Record set START

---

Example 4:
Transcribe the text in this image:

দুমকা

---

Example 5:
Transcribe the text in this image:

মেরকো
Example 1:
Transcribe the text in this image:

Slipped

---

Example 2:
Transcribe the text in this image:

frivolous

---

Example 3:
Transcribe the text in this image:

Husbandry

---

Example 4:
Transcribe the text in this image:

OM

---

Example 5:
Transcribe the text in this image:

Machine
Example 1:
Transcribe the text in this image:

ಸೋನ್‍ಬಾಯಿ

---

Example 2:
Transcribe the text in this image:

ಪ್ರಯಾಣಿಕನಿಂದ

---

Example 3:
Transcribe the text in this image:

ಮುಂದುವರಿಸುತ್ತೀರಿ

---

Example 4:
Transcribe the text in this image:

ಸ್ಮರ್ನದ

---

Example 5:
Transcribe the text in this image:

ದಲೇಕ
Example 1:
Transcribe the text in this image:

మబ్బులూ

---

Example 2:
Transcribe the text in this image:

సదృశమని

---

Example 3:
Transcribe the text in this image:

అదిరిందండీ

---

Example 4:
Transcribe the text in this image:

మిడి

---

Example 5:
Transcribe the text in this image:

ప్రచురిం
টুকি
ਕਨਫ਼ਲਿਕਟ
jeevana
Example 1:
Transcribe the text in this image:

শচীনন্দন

Record set END

» Task objective
A complete, exact copy of the entries above is what is wanted.

» Worked solution
---

Example 4:
Transcribe the text in this image:

দুমকা

---

Example 5:
Transcribe the text in this image:

মেরকো
Example 1:
Transcribe the text in this image:

Slipped

---

Example 2:
Transcribe the text in this image:

frivolous

---

Example 3:
Transcribe the text in this image:

Husbandry

---

Example 4:
Transcribe the text in this image:

OM

---

Example 5:
Transcribe the text in this image:

Machine
Example 1:
Transcribe the text in this image:

ಸೋನ್‍ಬಾಯಿ

---

Example 2:
Transcribe the text in this image:

ಪ್ರಯಾಣಿಕನಿಂದ

---

Example 3:
Transcribe the text in this image:

ಮುಂದುವರಿಸುತ್ತೀರಿ

---

Example 4:
Transcribe the text in this image:

ಸ್ಮರ್ನದ

---

Example 5:
Transcribe the text in this image:

ದಲೇಕ
Example 1:
Transcribe the text in this image:

మబ్బులూ

---

Example 2:
Transcribe the text in this image:

సదృశమని

---

Example 3:
Transcribe the text in this image:

అదిరిందండీ

---

Example 4:
Transcribe the text in this image:

మిడి

---

Example 5:
Transcribe the text in this image:

ప్రచురిం
টুকি
ਕਨਫ਼ਲਿਕਟ
jeevana
Example 1:
Transcribe the text in this image:

শচীনন্দন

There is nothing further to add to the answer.